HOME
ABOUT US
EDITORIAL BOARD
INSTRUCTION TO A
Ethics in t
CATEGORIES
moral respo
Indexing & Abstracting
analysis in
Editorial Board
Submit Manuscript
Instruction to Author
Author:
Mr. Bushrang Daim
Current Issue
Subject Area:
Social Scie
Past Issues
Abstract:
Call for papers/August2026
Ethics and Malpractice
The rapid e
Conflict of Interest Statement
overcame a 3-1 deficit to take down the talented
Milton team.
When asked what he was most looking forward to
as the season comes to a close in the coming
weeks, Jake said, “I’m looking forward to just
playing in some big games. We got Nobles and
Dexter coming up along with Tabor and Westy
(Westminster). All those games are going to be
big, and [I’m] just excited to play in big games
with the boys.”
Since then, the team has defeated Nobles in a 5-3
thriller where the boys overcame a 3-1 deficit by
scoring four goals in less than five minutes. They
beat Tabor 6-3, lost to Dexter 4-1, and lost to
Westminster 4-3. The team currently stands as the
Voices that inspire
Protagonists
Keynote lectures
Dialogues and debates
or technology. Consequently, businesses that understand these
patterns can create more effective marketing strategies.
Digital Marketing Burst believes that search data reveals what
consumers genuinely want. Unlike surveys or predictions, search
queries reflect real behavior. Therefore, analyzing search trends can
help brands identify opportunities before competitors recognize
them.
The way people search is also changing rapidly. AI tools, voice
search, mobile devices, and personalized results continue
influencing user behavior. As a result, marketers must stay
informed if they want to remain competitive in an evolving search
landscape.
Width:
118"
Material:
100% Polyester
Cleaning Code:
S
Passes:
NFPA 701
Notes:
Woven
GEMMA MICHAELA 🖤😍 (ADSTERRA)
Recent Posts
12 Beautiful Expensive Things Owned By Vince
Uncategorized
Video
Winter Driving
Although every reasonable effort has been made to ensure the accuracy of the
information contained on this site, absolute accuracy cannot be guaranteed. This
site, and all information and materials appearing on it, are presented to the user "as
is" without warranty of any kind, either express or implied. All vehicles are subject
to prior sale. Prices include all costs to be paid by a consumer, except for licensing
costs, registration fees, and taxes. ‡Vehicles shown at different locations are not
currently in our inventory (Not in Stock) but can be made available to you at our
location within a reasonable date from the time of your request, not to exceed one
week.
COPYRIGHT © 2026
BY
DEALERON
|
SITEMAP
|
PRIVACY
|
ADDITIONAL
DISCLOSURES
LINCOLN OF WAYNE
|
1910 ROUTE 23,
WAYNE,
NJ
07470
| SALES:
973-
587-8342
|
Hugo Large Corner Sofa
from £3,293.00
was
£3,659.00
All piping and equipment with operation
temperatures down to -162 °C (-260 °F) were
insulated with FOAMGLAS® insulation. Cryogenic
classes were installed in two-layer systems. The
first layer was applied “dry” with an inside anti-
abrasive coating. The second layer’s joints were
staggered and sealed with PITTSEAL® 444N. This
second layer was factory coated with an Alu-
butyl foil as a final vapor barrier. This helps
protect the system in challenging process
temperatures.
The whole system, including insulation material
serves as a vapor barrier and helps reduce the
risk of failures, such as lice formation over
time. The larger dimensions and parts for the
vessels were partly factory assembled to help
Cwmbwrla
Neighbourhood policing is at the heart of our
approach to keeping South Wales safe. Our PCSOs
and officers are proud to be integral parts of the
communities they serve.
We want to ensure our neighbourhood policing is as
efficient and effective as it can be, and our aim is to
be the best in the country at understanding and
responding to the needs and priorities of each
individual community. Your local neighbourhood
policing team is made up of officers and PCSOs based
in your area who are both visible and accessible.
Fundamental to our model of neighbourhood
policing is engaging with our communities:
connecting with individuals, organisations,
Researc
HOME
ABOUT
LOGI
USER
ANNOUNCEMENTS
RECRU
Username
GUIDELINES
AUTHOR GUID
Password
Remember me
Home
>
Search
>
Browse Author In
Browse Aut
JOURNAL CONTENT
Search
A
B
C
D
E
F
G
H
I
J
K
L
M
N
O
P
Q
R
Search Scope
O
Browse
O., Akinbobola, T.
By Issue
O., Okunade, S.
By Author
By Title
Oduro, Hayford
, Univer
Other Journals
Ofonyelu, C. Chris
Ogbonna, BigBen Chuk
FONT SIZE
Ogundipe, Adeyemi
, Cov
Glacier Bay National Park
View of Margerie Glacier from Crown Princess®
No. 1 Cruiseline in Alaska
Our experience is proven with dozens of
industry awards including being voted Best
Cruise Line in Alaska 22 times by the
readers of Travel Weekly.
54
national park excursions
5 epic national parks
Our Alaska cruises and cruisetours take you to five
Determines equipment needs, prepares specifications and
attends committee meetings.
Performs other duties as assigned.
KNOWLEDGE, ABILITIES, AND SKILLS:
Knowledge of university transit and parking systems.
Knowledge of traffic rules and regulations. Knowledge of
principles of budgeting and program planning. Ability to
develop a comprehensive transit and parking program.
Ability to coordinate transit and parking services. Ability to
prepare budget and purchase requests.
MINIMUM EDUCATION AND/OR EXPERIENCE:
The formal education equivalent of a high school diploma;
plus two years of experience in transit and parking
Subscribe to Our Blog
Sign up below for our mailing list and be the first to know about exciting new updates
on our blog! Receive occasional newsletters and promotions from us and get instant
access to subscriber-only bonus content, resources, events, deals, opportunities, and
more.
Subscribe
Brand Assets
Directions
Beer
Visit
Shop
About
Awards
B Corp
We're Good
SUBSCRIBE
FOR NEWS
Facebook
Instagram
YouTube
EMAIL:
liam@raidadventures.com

▶ [TASK] Your reply should be one number, the count of lines in the data that include the word "information".

▶ [ANSWER SPACE] 2